3. CPMD simulation of Adsorption and Dissociation of Ethanol over Pt (111)
Figure 2. Car Parrinello Molecular Dynamics simulation for ethanol adsorption and dissociation over Pt-based bimetallic nano-particles
CPMD simulation was carried out for ethanol and Pt slab with CPMD 3.9. The DFT method and the PPs used through the present simulation are the BLYP type of generalized-gradient approximation density functional, and the Troullier and Martins (TM) pseudopotentials, respectively. The system is represented by an orthorhombic supercell with dimensions of 9.58 x 8.30 x 15.81 Å, which contains a three-layer slab of Pt atoms with another six equivalent layers of vacuum representing. The vertical distance between oxygen atom and top layer ranges from 2.5 to 4.0 Å. The stable adsorption was only observed for the distance of 2.5 Å, yet no decomposition was displayed. The CPMD study will be extended by including electrolyte and bimetallic layers.

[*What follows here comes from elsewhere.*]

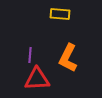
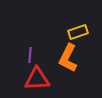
yellow rectangle: moved 18 px right, 18 px down; rotated 24 degrees counterclockwise
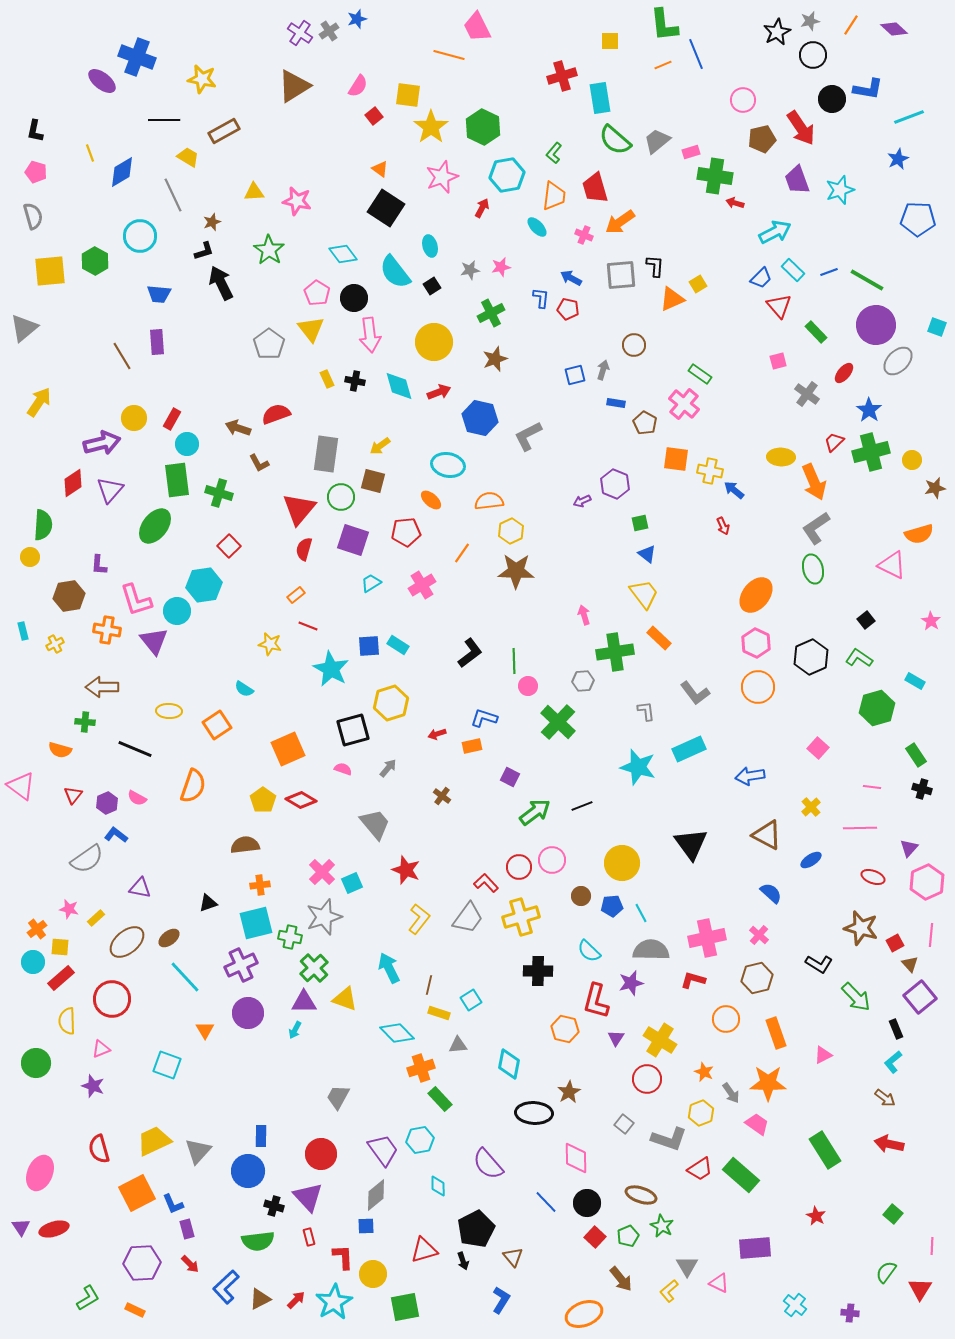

4. Impact on my career and on the students
The related research was continuously incorporated into teaching by involving two undergraduate students in the research, proving mini-projects to the students in Physical Chemistry and Computational Chemistry courses, which enable students to get aware of knowledge about renewable energies, QM software, and Linux supercomputers.